- [TEXT SECTION]
*****
EVO: Search for Eden (SNES, 1993)

INFO: My “Retro Vault” reviews are not scored. Instead, I just talk about why I have fond memories of whichever game I’m writing about at the time. Generally, I won’t pick out any bad games for the Retro Vault feature, so scoring them is essentially useless anyway. Enjoy the read.

If there is one thing I did not like about the 1990s, it was that Enix-produced games on the Super Nintendo were always insanely difficult to track down in North America. Ogre Battle: March of the Black Queen is a great example of this, but this little gem of a game is another… EVO: Search for Eden. In my opinion, this is one of the Super Nintendo’s absolute best games. This is a shame because it is vastly underrated and, shockingly, still a somewhat unknown game!

My first experience with EVO came around 1998 or 1999 when Super Nintendo emulators were the biggest deal on the internet for gamers. Remember all of those shady rom sites that would lead you to free porn (my, how times have changed) or infest your computer with trojans? A lot of them just had dead links. Ah yes, 1999 was certainly the golden age of Super Nintendo emulation. I had a blast playing through all of my favourite classics that my brother and I had owned on cartridges several years before. It was insanely fun to be playing Final Fantasy VI again. However, my main ambition was to try new games. I played quite a few obscure games at the time just to see what was out there. While skimming the rom list of a random website, I saw a name that seemed vaguely familiar. EVO: Seach for Eden. Very slowly, I had a flashback of reading about the game in an issue of Nintendo Power back in 1993 or 1994. I recall the magazine noting that it was a game by Enix (a developer you could always trust prior to their buyout of Squaresoft) and had a very strong emphasis on evolution. I looked at the few screenshots present in the magazine and I was pumped for the game. However, I never saw the game in any stores and it completely dropped off of my radar for several years until I saw the name appear again on that list of SNES roms. I promptly downloaded it, anxious to experience the game that I had been stoked to play as a little boy. The wait paid off and EVO was a bittersweet experience.
*****
- [SUPPLIED ENTRIES]
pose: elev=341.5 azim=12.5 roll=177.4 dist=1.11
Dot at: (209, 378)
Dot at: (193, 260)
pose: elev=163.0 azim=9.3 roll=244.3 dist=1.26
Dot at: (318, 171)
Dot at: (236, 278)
*****
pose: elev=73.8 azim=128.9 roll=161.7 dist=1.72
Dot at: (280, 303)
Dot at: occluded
*****
- [THE TASKS]
1: Answer these about the EVO: Search for Eden review:
(a) Which company made the game?
(b) Around what years did the writer first play it?
(c) In which magazine had the writer first read about it?
2: Pick up the EVO: Search for Eden review after its final sentence and keep writing it.

- [TASK-BY-TASK OUTPUTS]
1:
(a) Enix
(b) Around 1998 or 1999
(c) Nintendo Power

2:
Like Nintendo Power said, EVO is all about evolution. You begin the game as a humble little fish with little means of defending yourself, but you will soon end up becoming quite a formidable predator of the sea thanks to the fantastic evolution system of the game which was, in my opinion, well ahead of its time. You see, you can evolve various parts of your body by spending evolution points. You will amass evolution points by killing enemies and eating the meat that they leave behind. You will be able to spend these points in several categories such as jaws, body size and type, tail, hands and feet, and more. It isn’t entirely impossible to end up with different looking creatures each time you play and, in a way, EVO is a lot like an early version of Spore… But different.

How and why does Spore compare to EVO? Well, as I said, you have freedom over what parts of your body you evolve and when. The whole point is to continue evolving to a point where you are strong and skilled enough to take down the local boss and progress to a new stage of evolution. The main difference is that, while Spore was a pretty bland sandbox simulation game, EVO happens to be a very linear platformer/RPG hybrid that focuses on action and character progression rather than… well, whatever the nonsensical focus of Spore was! As I said, EVO is like an early version of Spore, but it definitely hass less casual appeal. Those who are turned off by the idea of having to level up (via upgrading your body) may be turned off a little, though the steep difficulty in some areas will deter a lot of non-serious gamers.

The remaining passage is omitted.